6 outbreaks reported from 1/4/99 - 1/8/99: 4 gastroenteritis outbreaks at nursing homes
1 foodborne gastroenteritis associated with a food-service facility,
and 1 pneumonia at a nursing home
Acanthamoeba
Acanthamoeba species are free-living protozoa that occupy soil, water, sewage and other microenvironments where in their trophozoite form, they feed on bacteria and yeast. In adverse situations, the Acanthamoeba encyst, and in cyst form are resistant to disinfectants, temperature variation, and desiccation.
Acanthamoeba are responsible for two different clinical diseases, granulomatous amebic meningoencephalitis (GAE) and Acanthamoeba keratitis. GAE is an opportunistic infection of debilitated or chronically ill patients that is characterized by a granulomatous response which is unfortunately rarely diagnosed pre-mortem. In AIDS patients, GAE can have extracranial manifestations.
Acanthamoeba keratitis
Epidemiology: An association between Acanthamoeba keratitis and the wearing of contact lenses has been established. In particular, approximately 85% of infections occur in contact lens wearers, many of who use homemade saline or other contaminated solutions to store and clean lenses. Acanthamoeba keratitis is associated with all styles of contact lenses, including soft, rigid gas-permeable and hybrid lenses. Acanthamoeba keratitis is most common in young adults.
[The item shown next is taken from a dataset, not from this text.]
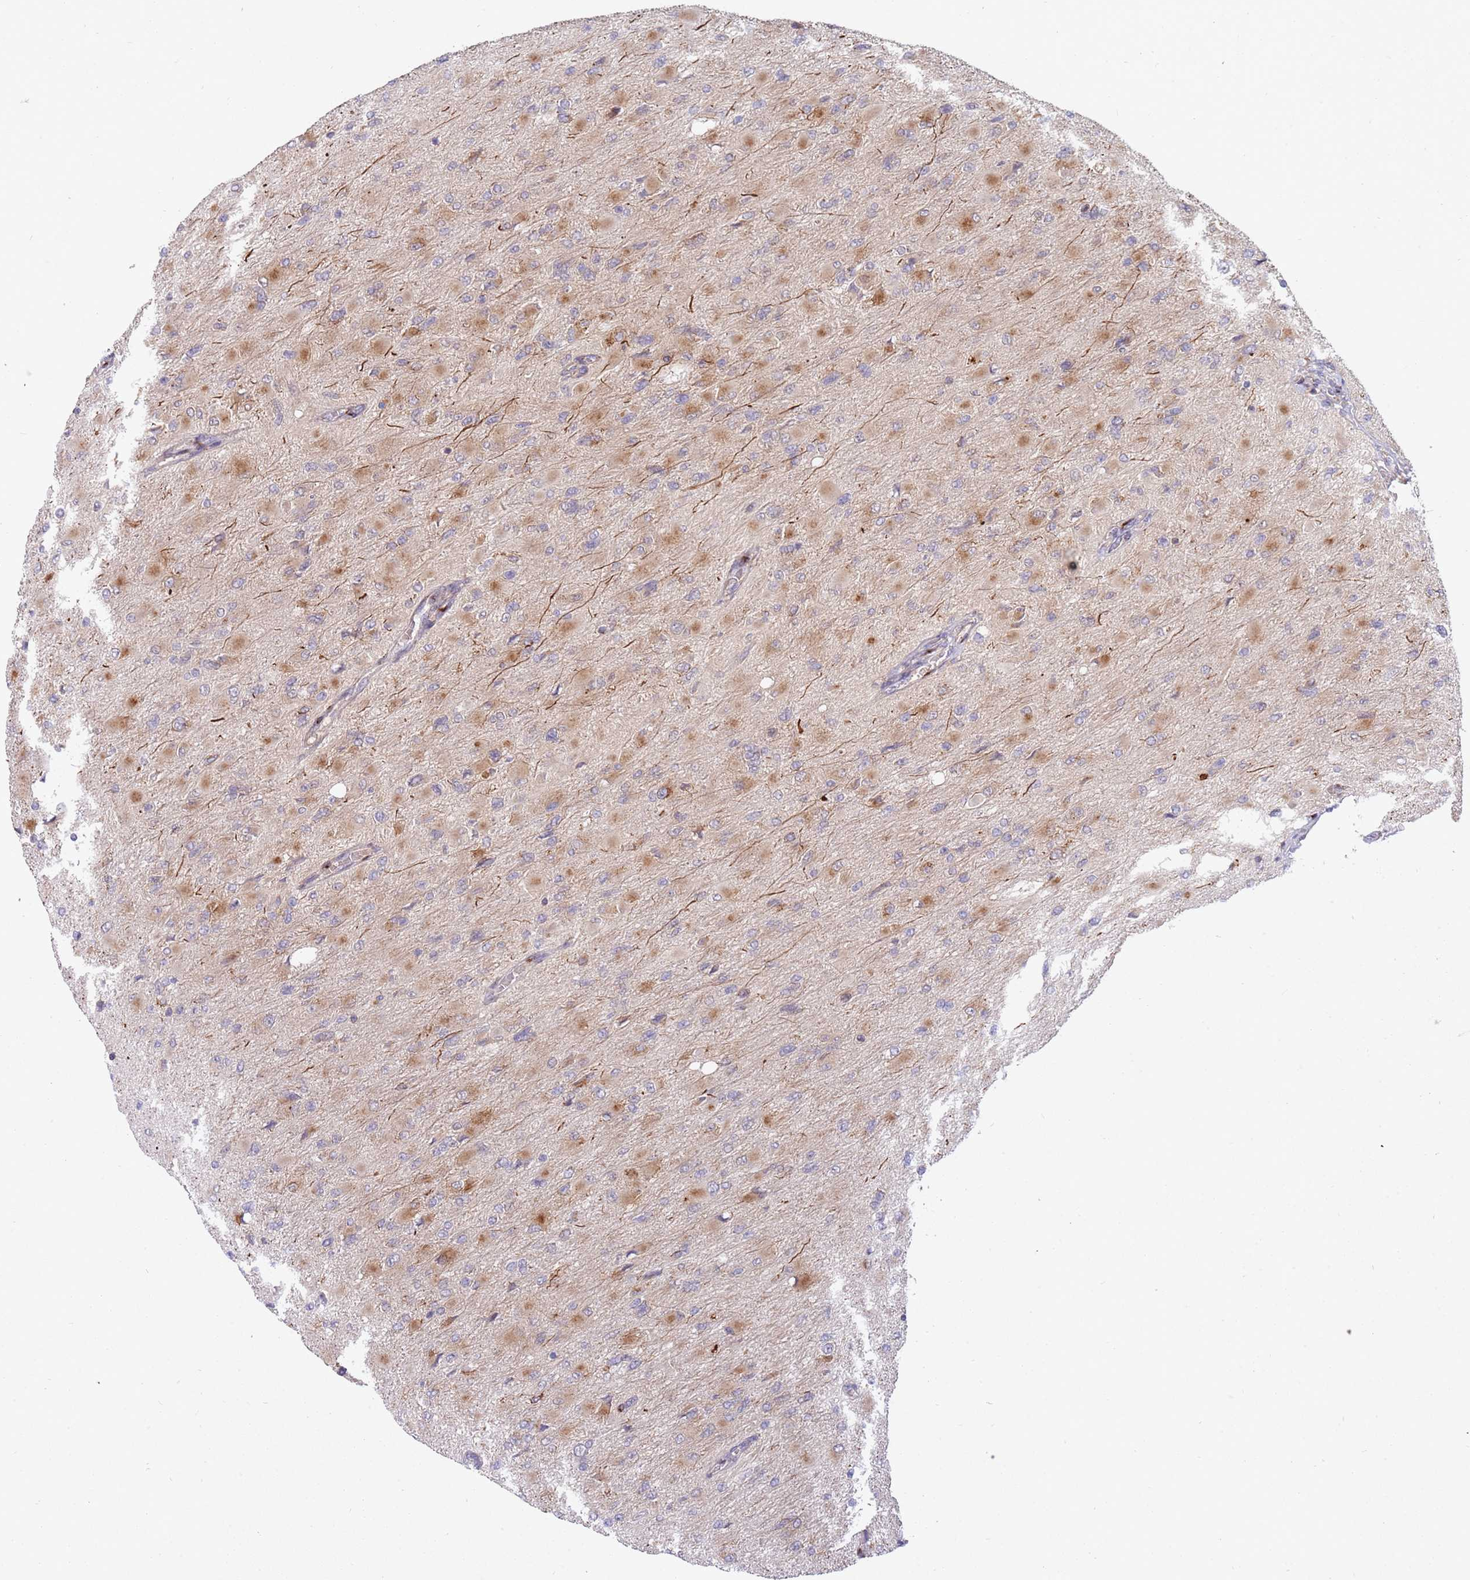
{"staining": {"intensity": "moderate", "quantity": "25%-75%", "location": "cytoplasmic/membranous"}, "tissue": "glioma", "cell_type": "Tumor cells", "image_type": "cancer", "snomed": [{"axis": "morphology", "description": "Glioma, malignant, High grade"}, {"axis": "topography", "description": "Cerebral cortex"}], "caption": "Moderate cytoplasmic/membranous protein expression is identified in about 25%-75% of tumor cells in malignant glioma (high-grade).", "gene": "BTBD7", "patient": {"sex": "female", "age": 36}}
Clinical Features: Most cases of Acanthamoeba keratitis have a history of minor trauma to the eye, which may explain the finding that the majority of cases are unilateral (especially in view of the aforementioned epidemiologic risk factor). Signs and symptoms include ocular pain, photophobia, decreased visual acuity, conjunctival hyperemia, blephorospasm, corneal ulceration, radial keratoneuritis and stromal infiltrates. Although the infiltrates do not always have a ring form, when present, the ring infiltrates are almost pathognomonic for the organism. Similarly, while radial keratoneuritis is highly suggestive of the organism, it is not commonly identified. If the corneal ulceration is untreated, the ulcer may perforate, and if infection spreads to the sclera, enucleation may be necessary.
Diagnosis: Diagnosis is typically delayed, with most cases first being treated for bacterial, fungal, or herpes simplex viral keratitis. Definitive diagnosis can almost always be made from either wet mounts or culture of corneal scrapings without the need to resort to corneal biopsy. Trophozoites and cysts can be identified in smears stained with Giemsa, silver-methenamine and periodic acid-Schiff stains, whereas fluorescent stains (e.g. calcofluor white) are useful but not necessary. Cultures can be inoculated on non-nutrient agar overlaid with E. coli. After a variable number of days, the trophozoites and their paths can be seen with a dissecting microscope, and several days later, as the food supply is exhausted, the Acanthamoeba will encyst.
Therapy: Aggressive antiamoebic medical therapy of Acanthamoeba keratitis is the first line of therapy, with the majority of patients being cured of disease and recovering visual acuity. Typical antiamoebic regimens include various combinations of topical imidazoles (e.g. miconazole, clotrimazole), systemic imidazoles (e.g. itraconazole), topical diamidines (e.g. broline), topical antibiotics (e.g. neomycin) and topical antiseptics (e.g. polyhexamethylene biguanide). As there may be a higher failure rate in-patients who use topical corticosteroids, some investigators have recommended discontinuing their use once a diagnosis of Acanthamoeba keratitis is made. Therapeutic keratoplasty is reserved for patients who fail medical therapy. Bacterial superinfection complicating treatment of Acanthamoeba keratitis has been reported and can be devastating, and the use of prophylactic antibacterial drugs throughout the anti-amoebic treatment course has been advocated.